▸ Study text

+--

1. Field of the Invention
The present invention relates to an inking roller in the form of a screen roller for an offset inking mechanism or similar ink applying means.
2. Prior Art
An inking mechanism of the present type can only fulfill the high demands with regards to the reproducibility of the printing form, and the imaging accuracy on the print carrier, by maintaining constant and correct tonal quality, if it is possible to ensure over a sufficiently long period equally thick ink coatings for the roller transferring the ink. Inking rollers cooperating with a doctor blade which have been provided by the prior art do not generally simulataneously fulfill all the requirements. It has been known in the prior art to scrape excess ink off of the surface of a roller using a doctor blade, leaving ink in depressions formed in the surface of the roller.
As the edge of the doctor blade sufficiently hardened for this purpose slides over the screen roller surface, it must be ensured that the necessarily occurring abrasion remains negligible, particularly if the surface provided for trapping ink with a matrix of cells only has very narrow webs between the cells and consequently there is a small web-cell ratio.

+--

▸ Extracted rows
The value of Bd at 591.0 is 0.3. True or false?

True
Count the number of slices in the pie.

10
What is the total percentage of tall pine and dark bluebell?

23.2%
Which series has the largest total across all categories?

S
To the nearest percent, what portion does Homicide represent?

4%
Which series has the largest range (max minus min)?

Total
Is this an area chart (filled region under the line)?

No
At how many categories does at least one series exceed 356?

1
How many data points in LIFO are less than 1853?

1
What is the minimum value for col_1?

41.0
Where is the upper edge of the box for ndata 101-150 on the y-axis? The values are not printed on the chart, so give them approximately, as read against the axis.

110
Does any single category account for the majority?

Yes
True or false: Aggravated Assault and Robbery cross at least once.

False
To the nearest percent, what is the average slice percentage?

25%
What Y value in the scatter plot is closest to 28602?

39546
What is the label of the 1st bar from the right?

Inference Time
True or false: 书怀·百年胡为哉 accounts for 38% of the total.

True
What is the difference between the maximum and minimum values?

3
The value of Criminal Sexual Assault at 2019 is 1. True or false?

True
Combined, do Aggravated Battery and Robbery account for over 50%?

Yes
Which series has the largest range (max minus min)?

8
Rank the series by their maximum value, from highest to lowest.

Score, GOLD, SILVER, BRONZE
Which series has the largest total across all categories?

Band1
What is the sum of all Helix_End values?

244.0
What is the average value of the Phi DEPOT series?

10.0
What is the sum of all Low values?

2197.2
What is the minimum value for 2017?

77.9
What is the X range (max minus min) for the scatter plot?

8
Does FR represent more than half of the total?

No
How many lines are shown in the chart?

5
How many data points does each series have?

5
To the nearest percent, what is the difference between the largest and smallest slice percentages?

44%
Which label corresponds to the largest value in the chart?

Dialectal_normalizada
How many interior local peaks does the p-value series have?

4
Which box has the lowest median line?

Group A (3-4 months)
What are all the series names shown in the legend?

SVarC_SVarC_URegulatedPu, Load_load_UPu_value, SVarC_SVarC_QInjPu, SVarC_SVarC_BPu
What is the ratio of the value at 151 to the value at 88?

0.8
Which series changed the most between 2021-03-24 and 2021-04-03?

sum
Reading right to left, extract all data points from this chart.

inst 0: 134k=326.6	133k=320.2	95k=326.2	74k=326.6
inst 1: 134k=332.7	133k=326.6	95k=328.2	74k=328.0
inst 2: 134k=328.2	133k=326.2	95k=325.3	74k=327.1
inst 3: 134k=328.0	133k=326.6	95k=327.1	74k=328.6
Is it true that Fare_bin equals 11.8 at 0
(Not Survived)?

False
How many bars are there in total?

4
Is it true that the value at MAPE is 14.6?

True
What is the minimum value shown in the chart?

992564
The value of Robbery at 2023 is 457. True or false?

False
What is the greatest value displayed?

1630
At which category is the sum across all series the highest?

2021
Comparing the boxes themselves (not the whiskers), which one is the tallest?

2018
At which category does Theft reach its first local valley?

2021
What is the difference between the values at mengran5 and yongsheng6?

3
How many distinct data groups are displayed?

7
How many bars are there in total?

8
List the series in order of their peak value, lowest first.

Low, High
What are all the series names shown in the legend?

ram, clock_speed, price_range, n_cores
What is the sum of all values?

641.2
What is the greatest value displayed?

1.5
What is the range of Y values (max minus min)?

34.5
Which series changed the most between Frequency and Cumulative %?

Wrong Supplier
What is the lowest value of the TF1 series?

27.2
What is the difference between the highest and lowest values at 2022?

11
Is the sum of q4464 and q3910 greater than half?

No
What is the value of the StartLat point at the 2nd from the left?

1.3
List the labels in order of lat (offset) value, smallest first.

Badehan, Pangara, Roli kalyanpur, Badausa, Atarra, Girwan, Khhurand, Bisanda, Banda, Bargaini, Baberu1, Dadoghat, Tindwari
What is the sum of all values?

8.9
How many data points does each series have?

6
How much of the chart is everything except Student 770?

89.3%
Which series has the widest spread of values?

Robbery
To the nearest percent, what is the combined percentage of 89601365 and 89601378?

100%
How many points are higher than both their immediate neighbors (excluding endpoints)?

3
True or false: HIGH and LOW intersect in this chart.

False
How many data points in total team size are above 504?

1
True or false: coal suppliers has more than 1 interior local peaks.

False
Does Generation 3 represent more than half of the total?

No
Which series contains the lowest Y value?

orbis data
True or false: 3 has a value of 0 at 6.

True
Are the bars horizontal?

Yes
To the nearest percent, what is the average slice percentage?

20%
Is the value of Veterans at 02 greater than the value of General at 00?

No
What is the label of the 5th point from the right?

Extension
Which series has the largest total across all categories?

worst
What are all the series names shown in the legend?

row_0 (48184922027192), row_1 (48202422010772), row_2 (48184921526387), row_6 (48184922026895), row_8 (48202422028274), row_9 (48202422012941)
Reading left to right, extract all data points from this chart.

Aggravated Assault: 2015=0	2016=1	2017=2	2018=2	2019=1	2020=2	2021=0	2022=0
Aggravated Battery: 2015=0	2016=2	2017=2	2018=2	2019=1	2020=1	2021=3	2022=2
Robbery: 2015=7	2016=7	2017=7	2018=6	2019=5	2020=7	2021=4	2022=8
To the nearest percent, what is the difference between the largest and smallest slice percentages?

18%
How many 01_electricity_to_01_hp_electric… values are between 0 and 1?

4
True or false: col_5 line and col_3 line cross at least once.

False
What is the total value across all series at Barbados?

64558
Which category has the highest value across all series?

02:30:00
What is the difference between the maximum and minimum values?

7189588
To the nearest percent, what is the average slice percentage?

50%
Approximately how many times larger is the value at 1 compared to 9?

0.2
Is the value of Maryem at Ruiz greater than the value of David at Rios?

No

+--

▸ Task 1
In the inking roller text, what does scraping with a doctor blade leave in the depressions formed in the roller's surface?
▸ Task 2
Continue the inking roller text from where it stops.

▸ Task result 1
It leaves ink in the depressions.

▸ Task result 2
It is known in this connection to apply a preferably hard ceramic coating to the dynamically balanced core of such a roller or to the spherical surface thereof and to engrave the necessary number and shape of the cells or depressions into such a surface by means of a laser beam. These known rollers known as Laserlox with standard doctor blade use give more than 200 million running metres without any detectable wear and therefore without any significant change to the volume absorption for the cells. However, it is considered inadequate that the hydrophilic ceramic material can lead to problems in transferring the damping agent, so that the actual ink impression has a watered down appearance.
Inking mechanisms operating with highly viscous printing inks, such as is, e.g., the case with offset printing presses, make use of a dip roller dipped into an ink pan, an inking roller inking a printing form applied to a cylinder and a transfer roller transferring the ink from the dip roller to the inking roller, the transfer roller with the ink trapping depressions and the interposed webs bearing an image in a halftone or screen arrangement. In order to be able to guarantee a uniformly thin ink film, so-called ink storage or conditioning rollers are associated with the transfer roller. For bringing about a dosed ink transfer, it is conventional practice to provide control means, which can be manually adjusted for each individual case, which not only require increased construction costs, but also complicated operation.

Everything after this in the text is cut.